The Irish Times reported he told reporters in Dublin that a second referendum would not be a ‘re-run of 2016’, but ‘would be on a negotiated deal or alternatives to that’.

Asked if it would not be another ‘in-out’ referendum, Mr Corbyn said: ‘It would be on the basis of whatever we have succeeded in negotiating.’

Labour MP Bridget Phillipson, who supports a referendum, said Mr Corbyn was ‘at last beginning to listen to what our voters and members are saying’ but there is ‘no immediate prospect of a general election’ so the party should throw its weight behind the People’s Vote campaign.

But Unite union boss Len McCluskey, who has warned against a second referendum, told ITV’s Peston: ‘My message to the Labour Party is don’t be spooked by these Euro elections.’

Meanwhile, deputy Labour leader Tom Watson said he would push for an all-member ballot to shift the party’s Brexit policy.

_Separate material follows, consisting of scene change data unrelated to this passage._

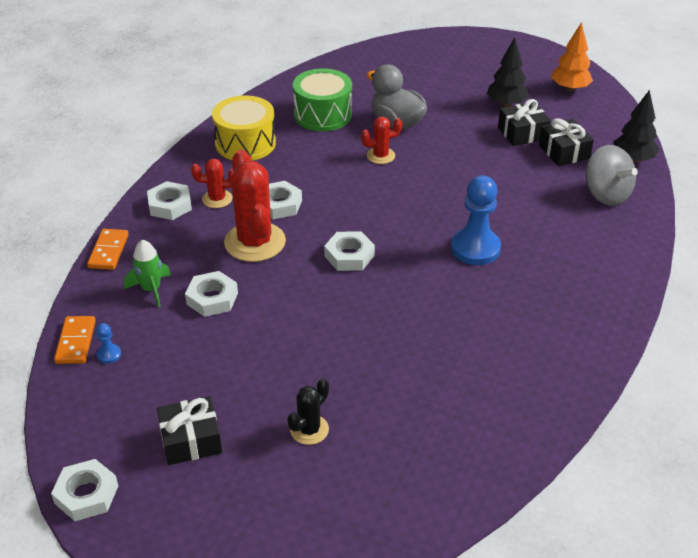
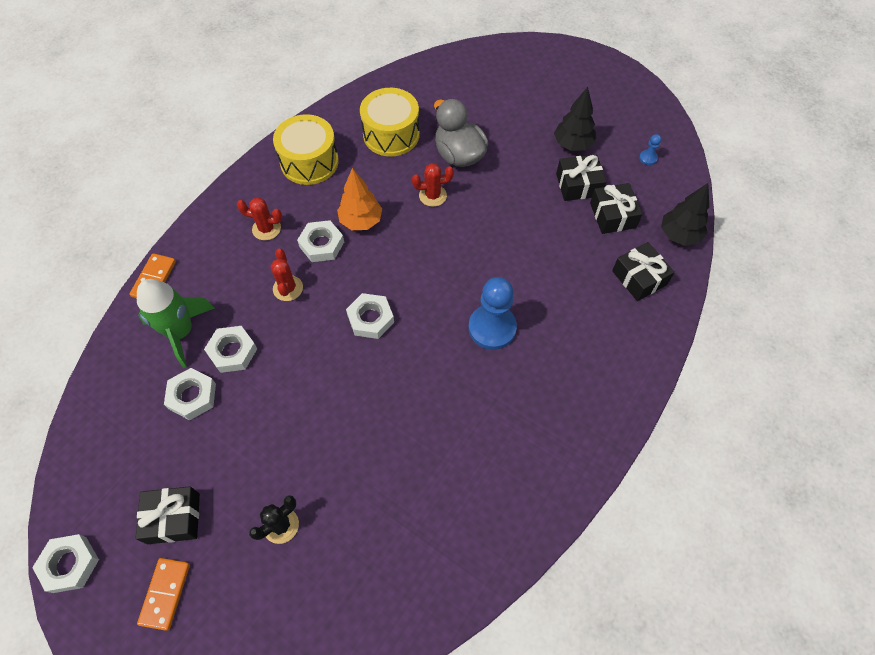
camera: 10 degrees right, 20 degrees up
(76, 342) = (101, 384): orange domino -> orange domino (165, 594)
(109, 354) = (126, 404): blue pawn -> blue pawn (648, 158)
(151, 289) = (181, 332): green rocket -> green rocket, size x1.59
(170, 205) = (222, 230): white nut -> white nut (192, 396)
(255, 242) = (288, 288): red cactus -> red cactus, size x0.52
(323, 114) = (391, 134): green drum -> yellow drum
(570, 89) = (642, 132): orange tree -> orange tree (361, 221)
(606, 194) = (639, 278): grey spinning top -> black gift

Mr Watson, a supporter of the campaign for another referendum, carried out a survey of party members to see how they wanted to proceed – a ballot, a special conference or delaying until Labour’s annual conference in September.

He said: ‘The results of my Brexit poll are clear. 84% of Labour members and supporters who took the survey want an all-member ballot to decide our party’s Brexit policy.

‘As deputy leader I’ll support them to make this happen.’

Mr Corbyn’s comments on a public vote came ahead of meetings in Dublin with Taoiseach Leo Varadkar and President Michael D Higgins.

The Labour leader warned that the Tory leadership contest would damage communities on both sides of the Brexit divide in Britain.

‘Throughout this summer, our politics will be paralysed and our country’s future put on hold while the Conservatives are locked in internal conflict over their leadership,’ he said.

‘Jobs and investment will be put at risk in Leave and Remain areas alike.

‘The Tory leadership contest will most likely end with a small number of wildly unrepresentative right wing Conservative activists foisting a no deal zealot on the country.

‘The next Tory leader will be yet another unelected prime minister, without the support of the public and with no mandate for whatever form of Brexit he or she supports.

‘Since the 2016 referendum, Labour has backed an alternative plan for Brexit that would work for the whole country, protecting jobs and living standards.

‘Brexit has not happened because of the sheer incompetence and infighting of the Conservative Party.’